Amid dollar strength, emerging markets bonds and the related ETFs are struggling this year. Year-to-date, the iShares J.P. Morgan USD Emerging Markets Bond ETF (NASDAQ: EMB), the largest ETF in this category, is down almost 8%, but that is not stopping some investors from bargain hunting with the fund.

Beyond the short-term volatility associated with the trade fears, many are wary of the diverging monetary policies between emerging central banks and the Federal Reserve, which is expected to hike interest rates two more times this year. While central banks in developing countries could also respond with their own rate hikes, the higher interest rates would stifle growth.

“The market value of the iShares JPMorgan USD EM Bond ETF rose to $14.31 billion at the end of last week, helped by a second weekly rally as well as $169 million of new deposits, the biggest flows for any U.S.-traded ETF investing in developing nations,” reports Bloomberg.

EMB tracks the J.P. Morgan EMBI Global Core Index, a market-cap-weighted index. Potential investors should note that since it is a cap-weighted index, countries with greater debt will have a larger position in the portfolio. The ETF has an effective duration of 7.20 years.

Fundamental Issues

As the global economy continues to expand, many will increase consumption of raw materials to fuel the expansions, which in turn would support most of the emerging markets that help supply the raw commodities, such as oil and metals.
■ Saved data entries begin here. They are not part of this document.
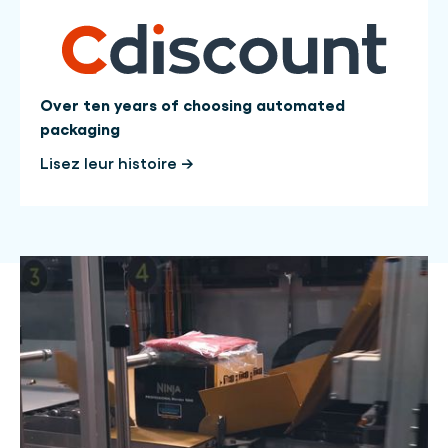
Over ten years of choosing automated
packaging
Lisez leur histoire →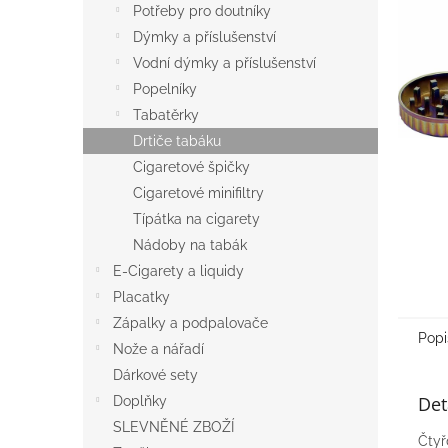
a
Potřeby pro doutníky
n
Dýmky a příslušenství
e
Vodní dýmky a příslušenství
l
Popelníky
Tabatěrky
Drtiče tabáku
Cigaretové špičky
Cigaretové minifiltry
Típátka na cigarety
Nádoby na tabák
E-Cigarety a liquidy
Placatky
Zápalky a podpalovače
Popi
Nože a nářadí
Dárkové sety
Det
Doplňky
SLEVNĚNÉ ZBOŽÍ
Čtyř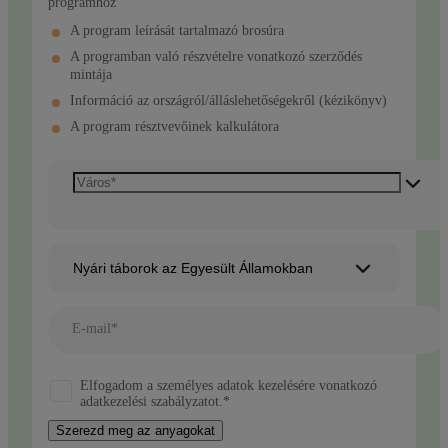
programhoz
A program leírását tartalmazó brosúra
A programban való részvételre vonatkozó szerződés
mintája
Információ az országról/álláslehetőségekről (kézikönyv)
A program résztvevőinek kalkulátora
Nyári táborok az Egyesült Államokban
E-mail*
Elfogadom a személyes adatok kezelésére vonatkozó
adatkezelési szabályzatot.*
Szerezd meg az anyagokat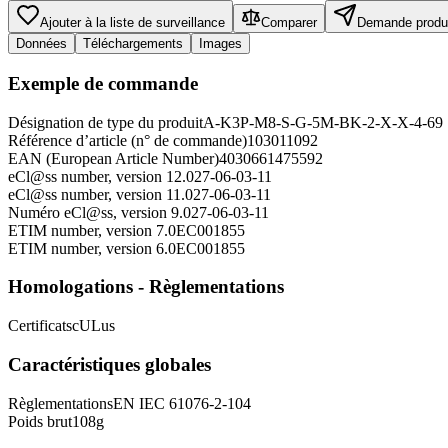
Ajouter à la liste de surveillance
Comparer
Demande produ
Données
Téléchargements
Images
Exemple de commande
Désignation de type du produit
A-K3P-M8-S-G-5M-BK-2-X-X-4-69
Référence d’article (n° de commande)
103011092
EAN (European Article Number)
4030661475592
eCl@ss number, version 12.0
27-06-03-11
eCl@ss number, version 11.0
27-06-03-11
Numéro eCl@ss, version 9.0
27-06-03-11
ETIM number, version 7.0
EC001855
ETIM number, version 6.0
EC001855
Homologations - Règlementations
Certificats
cULus
Caractéristiques globales
Règlementations
EN IEC 61076-2-104
Poids brut
108
g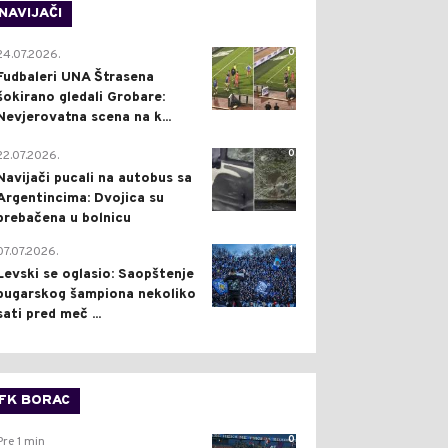
NAVIJAČI
0
24.07.2026.
Fudbaleri UNA Štrasena
šokirano gledali Grobare:
Nevjerovatna scena na k...
0
22.07.2026.
Navijači pucali na autobus sa
Argentincima: Dvojica su
prebačena u bolnicu
1
07.07.2026.
Levski se oglasio: Saopštenje
bugarskog šampiona nekoliko
sati pred meč ...
FK BORAC
0
Pre 1 min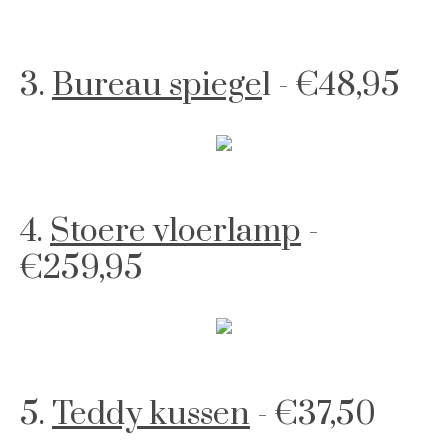
3.
Bureau spiege
l - €48,95
4.
Stoere vloerlamp
-
€259,95
5.
Teddy kussen
- €37,50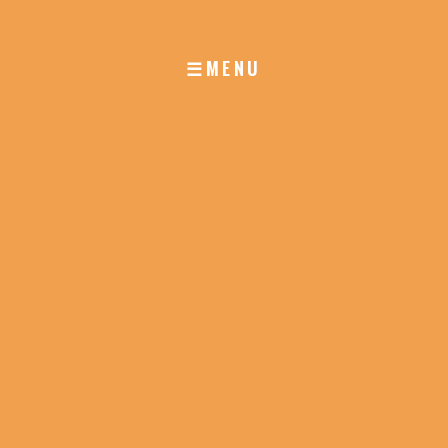
☰MENU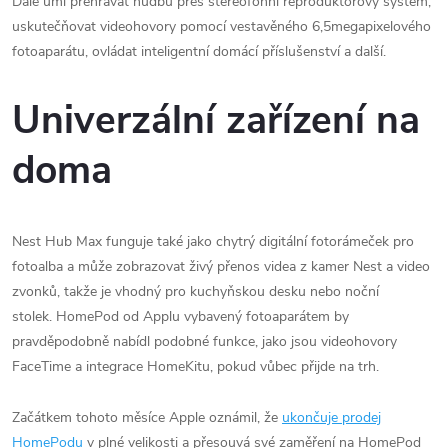
Dále umí přehrávat hudbu přes stereofonní reproduktorový systém,
uskutečňovat videohovory pomocí vestavěného 6,5megapixelového
fotoaparátu, ovládat inteligentní domácí příslušenství a další.
Univerzální zařízení na
doma
Nest Hub Max funguje také jako chytrý digitální fotorámeček pro
fotoalba a může zobrazovat živý přenos videa z kamer Nest a video
zvonků, takže je vhodný pro kuchyňskou desku nebo noční
stolek. HomePod od Applu vybavený fotoaparátem by
pravděpodobně nabídl podobné funkce, jako jsou videohovory
FaceTime a integrace HomeKitu, pokud vůbec přijde na trh.
Začátkem tohoto měsíce Apple oznámil, že
ukončuje prodej
HomePodu
v plné velikosti a přesouvá své zaměření na HomePod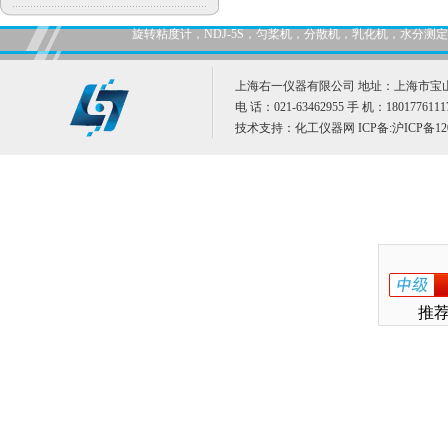
旋转粘度计，NDJ-5S，匀桨机，分散机，乳化机，水分
上海右一仪器有限公司 地址：上海市宝山
电 话：021-63462955 手 机：1801776111
技术支持：
化工仪器网
ICP备:
沪ICP备12
推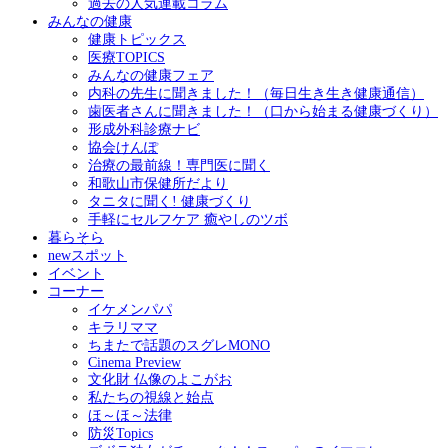
過去の人気連載コラム
みんなの健康
健康トピックス
医療TOPICS
みんなの健康フェア
内科の先生に聞きました！（毎日生き生き健康通信）
歯医者さんに聞きました！（口から始まる健康づくり）
形成外科診療ナビ
協会けんぽ
治療の最前線！専門医に聞く
和歌山市保健所だより
タニタに聞く! 健康づくり
手軽にセルフケア 癒やしのツボ
暮らそら
newスポット
イベント
コーナー
イケメンパパ
キラリママ
ちまたで話題のスグレMONO
Cinema Preview
文化財 仏像のよこがお
私たちの視線と始点
ほ～ほ～法律
防災Topics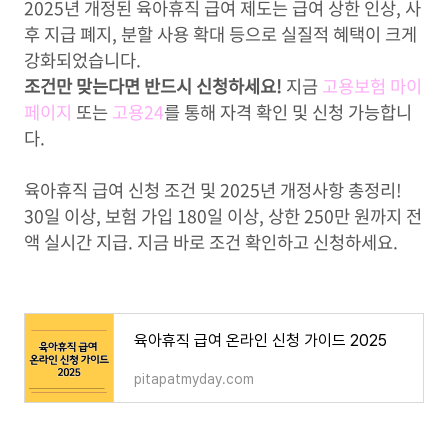
2025년 개정된 육아휴직 급여 제도는 급여 상한 인상, 사
후 지급 폐지, 분할 사용 확대 등으로 실질적 혜택이 크게
강화되었습니다.
조건만 맞는다면 반드시 신청하세요!
지금
고용보험 마이
페이지
또는
고용24
를 통해 자격 확인 및 신청 가능합니
다.
육아휴직 급여 신청 조건 및 2025년 개정사항 총정리!
30일 이상, 보험 가입 180일 이상, 상한 250만 원까지 전
액 실시간 지급. 지금 바로 조건 확인하고 신청하세요.
육아휴직 급여 온라인 신청 가이드 2025
pitapatmyday.com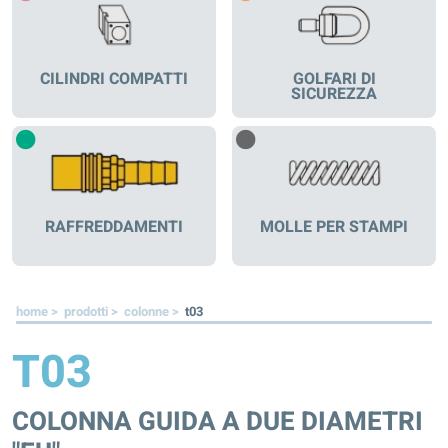
CILINDRI COMPATTI
GOLFARI DI
SICUREZZA
RAFFREDDAMENTI
MOLLE PER STAMPI
home >
prodotti >
colonne >
t03
T03
COLONNA GUIDA A DUE DIAMETRI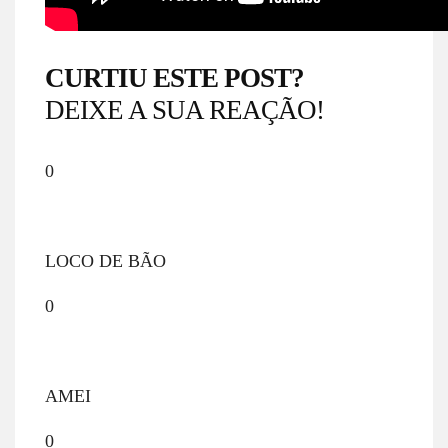
CURTIU ESTE POST?
DEIXE A SUA REAÇÃO!
0
LOCO DE BÃO
0
AMEI
0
Related: Stock, Bond ETF Strategies to Fight Rising Rates

None of EMB’s country exposures exceed weights of 6.08%, but some of the fund’s top country weights are among this year’s worst-performing developing markets, including Turkey and Argentina. Those countries are also boosting interest rates to prop up sliding currencies. Earlier this month, Turkey’s central bank boosted interest rates by 625 basis points to 24%.

“This rate increase was a welcome and necessary first step towards exiting the ongoing Turkish lira crisis,” said Markit in a recent note. “The immediate market reaction was one of relief, with bond spreads narrowing and the lira rallying against the US dollar and the euro. The degree to which the TCMB increased the repo rate was a positive surprise, a more aggressive action to get in front of annual inflation than IHS Markit and many observers had anticipated.”

In an effort to stem the slide in its peso and to rebuff persistently high inflation, Argentina’s central bank recently boosted interest rates to a staggering 60%, among the highest in the world.